President Obama pledged to reduce the budget deficit to $533 billion by fiscal 2013, the end of his first term. But the CBO estimates the deficit would be $672 billion that year, and increasing.

Moreover, Obama can no longer blame the profligate Bush administration for leaving them with a deficit, as Obama’s proposals would piggy-back on the Bush’s policy of running up the deficit:

“As estimated by CBO and the Joint Committee on Taxation, the President’s proposals would add $4.8 trillion to the baseline deficits over the 2010–2019 period. CBO projects that if those proposals were enacted, the deficit would total $1.8 trillion (13.1 percent of GDP) in 2009 and $1.4 trillion (9.6 percent of GDP) in 2010. It would decline to about 4 percent of GDP by 2012 and remain between 4 percent and 6 percent of GDP through 2019.”

So much for Obama’s pledge to “cut the deficit in half by the end of my first term in office.” Thus far, all he’s done is add to the deficit. Put another way, all he’s done is continue the Bush deficit-spending policy.

But we likely haven’t heard the last upward revision of deficit estimates. Even the CBO’s most recent estimate is very optimistic, projecting that “real (inflation-adjusted) GDP falls by 1.5 percent in 2009 before growing by 4.1 percent in both 2010 and 2011.”

The CBO report acknowledges that its projections are optimistic, and mentions that its recent estimates grossly underestimated the current deficit: “CBO’s current forecast, particularly for the near term, is subject to a greater than normal degree of uncertainty.  Figure 2-3, based on CBO’s past forecasting errors … assumes that financial markets will begin to function more normally and that the housing market will stabilize by early next year. The possibility that financial markets might not stabilize represents a major source of downside risk to the forecast.”

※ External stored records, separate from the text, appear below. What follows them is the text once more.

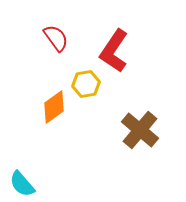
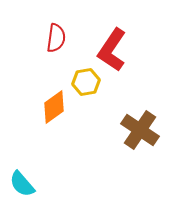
red semicircle: rotated 44 degrees clockwise
red L-shape: moved 2 px left, 1 px up
yellow hexagon: moved 2 px up
brown cross: rotated 6 degrees counterclockwise
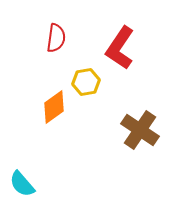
red L-shape: moved 8 px right, 2 px up
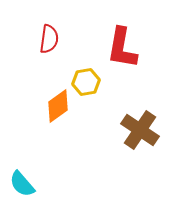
red semicircle: moved 7 px left, 1 px down
red L-shape: moved 2 px right; rotated 24 degrees counterclockwise
orange diamond: moved 4 px right, 1 px up
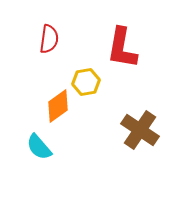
cyan semicircle: moved 17 px right, 37 px up
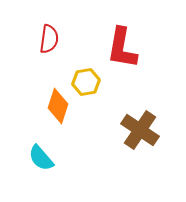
orange diamond: rotated 36 degrees counterclockwise
cyan semicircle: moved 2 px right, 11 px down
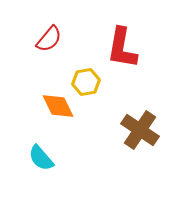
red semicircle: rotated 32 degrees clockwise
orange diamond: rotated 44 degrees counterclockwise
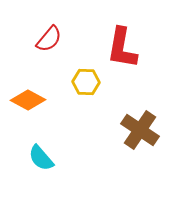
yellow hexagon: rotated 12 degrees clockwise
orange diamond: moved 30 px left, 6 px up; rotated 36 degrees counterclockwise
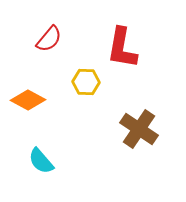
brown cross: moved 1 px left, 1 px up
cyan semicircle: moved 3 px down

The CBO’s estimate is already behind the curve, however, as the report noted: “Inflation in consumer prices has been extremely low recently and, given the projection of persistently weak demand and excess productive capacity, it is expected to be low over the next few years as well.” Published just days after the Federal Reserve Bank inflated the currency by pumping more than $1 trillion of new money into the economy, the report already looks dated.